Cristina esperaba que su títere sirviera, además, para maniobrar a su favor en las múltiples acusaciones penales, pero Alberto no sólo no le sirvió sino que las acusaciones se empezaron a convertir en condenas. Esto afectó al kirchnerismo desde adentro, que vio a una Cristina falible e impotente. Una concatenación de fracasos que terminaron dando de lleno en su famoso relato. Alberto le aseguró al wokismo vernáculo que había combatido al patriarcado y declaraba su feminismo creando el primer Ministerio de la Mujer, mientras golpeaba a su esposa embarazada. El feminismo kirchnerista se arranca las vestiduras ahora por el perfil golpeador del expresidente, pero mientras gobernó fueron socios en el usufructo de cargos y fondos con la excusa del ‘género’. Esa conveniencia los llevó a hacer oídos sordos no sólo con Fabiola sino con las personas a las que Fernández había insultado, golpeado y maltratado abiertamente durante años. Fernández también malogró el ‘relato’ kirchnerista construido alrededor de los derechos humanos, cuando separó a familias, desapareció y torturó a personas en nombre de la covidracia y miró con desdén a un padre que tuvo que llevar a su hija moribunda en brazos para tratar de buscar una cura que Alberto le negó.

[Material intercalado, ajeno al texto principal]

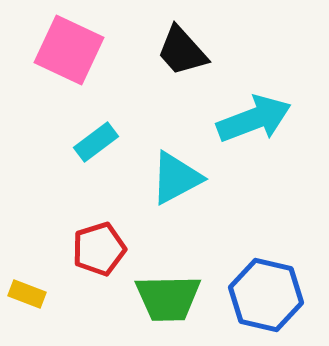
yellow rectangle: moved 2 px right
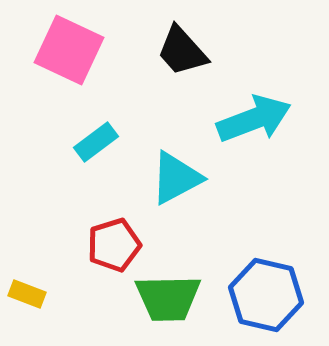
red pentagon: moved 15 px right, 4 px up
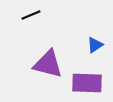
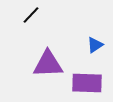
black line: rotated 24 degrees counterclockwise
purple triangle: rotated 16 degrees counterclockwise
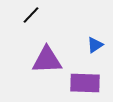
purple triangle: moved 1 px left, 4 px up
purple rectangle: moved 2 px left
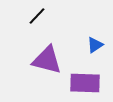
black line: moved 6 px right, 1 px down
purple triangle: rotated 16 degrees clockwise
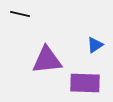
black line: moved 17 px left, 2 px up; rotated 60 degrees clockwise
purple triangle: rotated 20 degrees counterclockwise
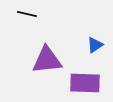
black line: moved 7 px right
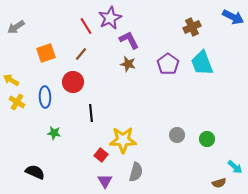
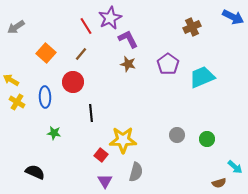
purple L-shape: moved 1 px left, 1 px up
orange square: rotated 30 degrees counterclockwise
cyan trapezoid: moved 14 px down; rotated 88 degrees clockwise
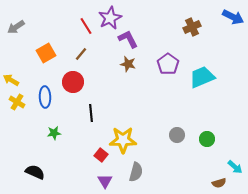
orange square: rotated 18 degrees clockwise
green star: rotated 16 degrees counterclockwise
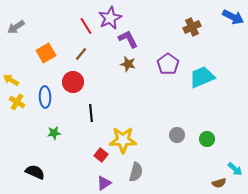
cyan arrow: moved 2 px down
purple triangle: moved 1 px left, 2 px down; rotated 28 degrees clockwise
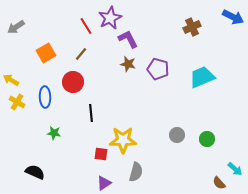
purple pentagon: moved 10 px left, 5 px down; rotated 20 degrees counterclockwise
green star: rotated 16 degrees clockwise
red square: moved 1 px up; rotated 32 degrees counterclockwise
brown semicircle: rotated 64 degrees clockwise
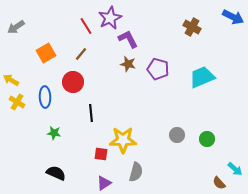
brown cross: rotated 36 degrees counterclockwise
black semicircle: moved 21 px right, 1 px down
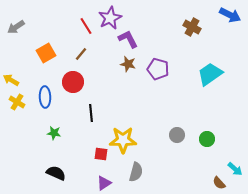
blue arrow: moved 3 px left, 2 px up
cyan trapezoid: moved 8 px right, 3 px up; rotated 12 degrees counterclockwise
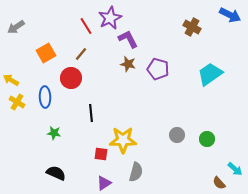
red circle: moved 2 px left, 4 px up
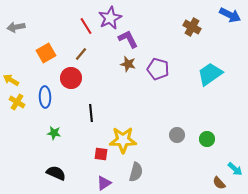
gray arrow: rotated 24 degrees clockwise
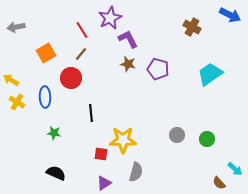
red line: moved 4 px left, 4 px down
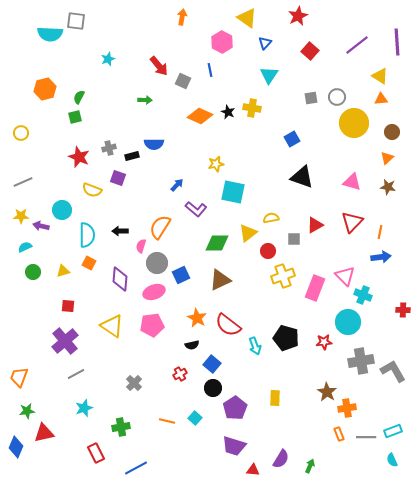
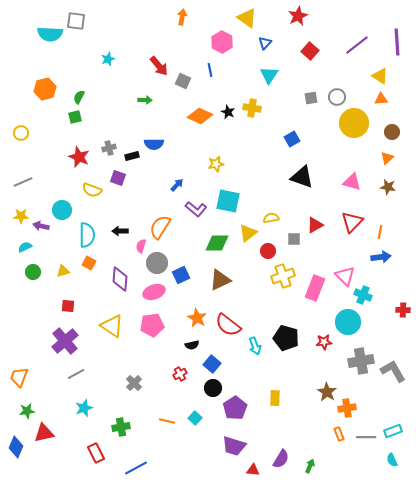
cyan square at (233, 192): moved 5 px left, 9 px down
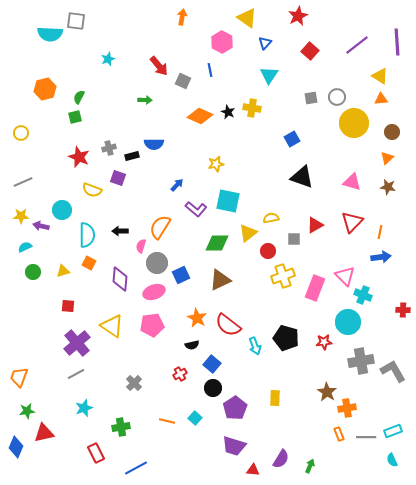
purple cross at (65, 341): moved 12 px right, 2 px down
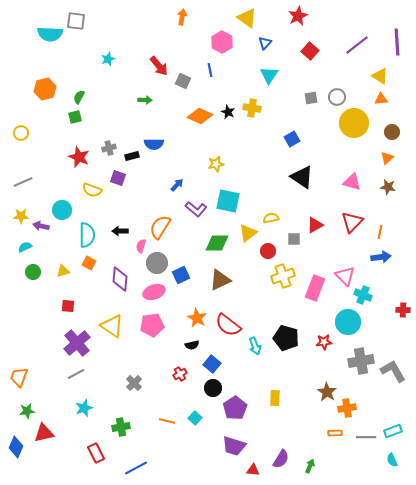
black triangle at (302, 177): rotated 15 degrees clockwise
orange rectangle at (339, 434): moved 4 px left, 1 px up; rotated 72 degrees counterclockwise
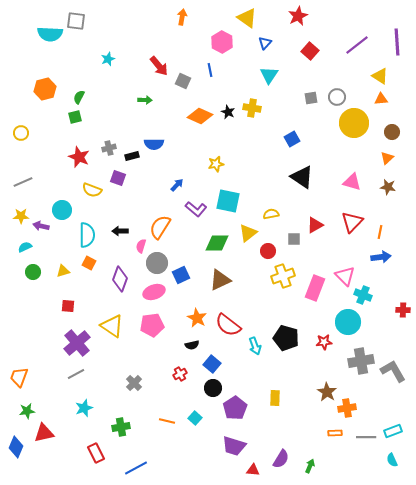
yellow semicircle at (271, 218): moved 4 px up
purple diamond at (120, 279): rotated 15 degrees clockwise
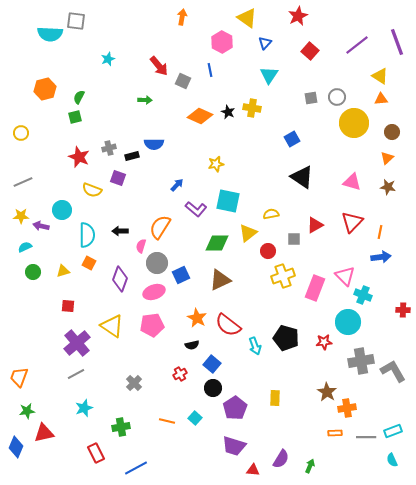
purple line at (397, 42): rotated 16 degrees counterclockwise
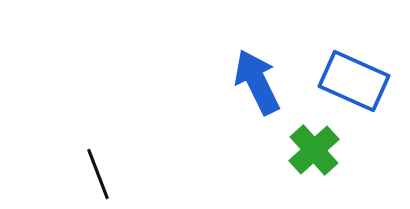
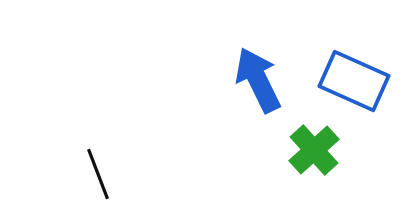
blue arrow: moved 1 px right, 2 px up
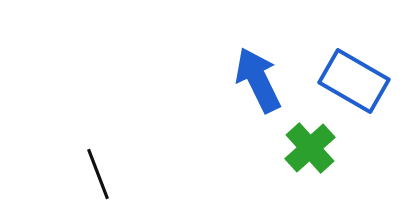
blue rectangle: rotated 6 degrees clockwise
green cross: moved 4 px left, 2 px up
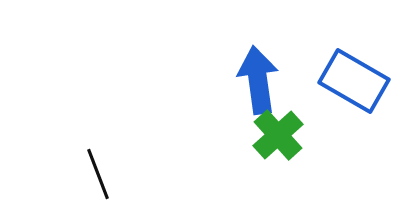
blue arrow: rotated 18 degrees clockwise
green cross: moved 32 px left, 13 px up
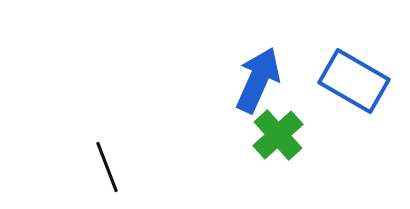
blue arrow: rotated 32 degrees clockwise
black line: moved 9 px right, 7 px up
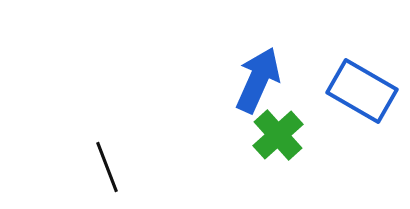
blue rectangle: moved 8 px right, 10 px down
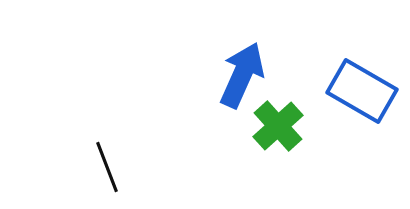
blue arrow: moved 16 px left, 5 px up
green cross: moved 9 px up
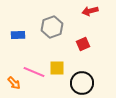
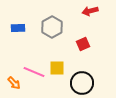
gray hexagon: rotated 10 degrees counterclockwise
blue rectangle: moved 7 px up
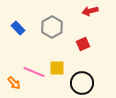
blue rectangle: rotated 48 degrees clockwise
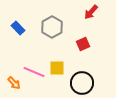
red arrow: moved 1 px right, 1 px down; rotated 35 degrees counterclockwise
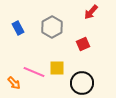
blue rectangle: rotated 16 degrees clockwise
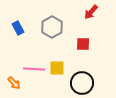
red square: rotated 24 degrees clockwise
pink line: moved 3 px up; rotated 20 degrees counterclockwise
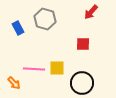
gray hexagon: moved 7 px left, 8 px up; rotated 15 degrees counterclockwise
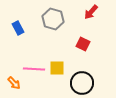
gray hexagon: moved 8 px right
red square: rotated 24 degrees clockwise
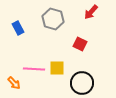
red square: moved 3 px left
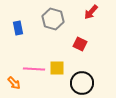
blue rectangle: rotated 16 degrees clockwise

Alberto fue la metáfora perfecta de las características morales del kirchnerismo.
Cuestión que este hombre menor, preso de sus vicios, de sus resentimientos y de sus frustraciones, vivió en un lugar al que no era esperable que llegara, y durante cuatro años contribuyó, con aportes significativos, al exterminio del kirchnerismo. Su regreso a la agenda pública con más y más evidencias de su existencia desgraciada afecta de lleno también al peronismo que presidió hasta este fin de semana y a una progresía que lo abrazó, como se abraza últimamente a cualquier cosa que flote. El escándalo tendrá daños colaterales en otros espacios. En España su íntima relación con las formaciones gobernantes como el PSOE y PODEMOS (o sus segundas marcas), en México con su fastuosa cercanía a López Obrador y a MORENA, en Bolivia siendo el protector del Evo ‘prófugo’, son sólo algunos ejemplos de que todo lo que tocó quedará irremediablemente manchado de su violencia, de su cinismo, de su pestilencia.

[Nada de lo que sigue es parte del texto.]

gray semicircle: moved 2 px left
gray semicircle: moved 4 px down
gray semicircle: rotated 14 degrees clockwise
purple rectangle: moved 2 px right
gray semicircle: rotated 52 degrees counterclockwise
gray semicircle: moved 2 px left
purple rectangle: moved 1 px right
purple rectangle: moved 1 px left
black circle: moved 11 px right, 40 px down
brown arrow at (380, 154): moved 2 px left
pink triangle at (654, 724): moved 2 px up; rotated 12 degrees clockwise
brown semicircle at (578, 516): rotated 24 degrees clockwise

La denuncia de Fabiola Yáñez arrasa con lo que quedaba de la mascarada y lo muestra como el despojo de la politiquería que es, desnudando la hipocresía de todo el socialismo del siglo XXI. Alberto representa el ocaso de un relato progresista que hasta hace poco tiempo necesitaba cierta pátina de normalidad para validarse. Fue un embudo usado para que los moderados tragaran la basura woke y finalmente sirve para exponer la fantochada delincuente que siempre fueron. No sólo mata al relato kirchnerista, marca el fin de una forma política que empezó con este siglo y que hoy resulta insostenible. Porque los desencuentros de los líderes socialistas alrededor del fraude electoral venezolano, el desbordado antisemitismo de la izquierda woke, la censura rabiosa del laborismo británico o la decadencia senil que gobierna en nombre del partido demócrata estadounidense son signos concatenados del final del relato buenista. Hoy todos, como Alberto Fernández, se han quedado sin argumentos, todos están fuera de control.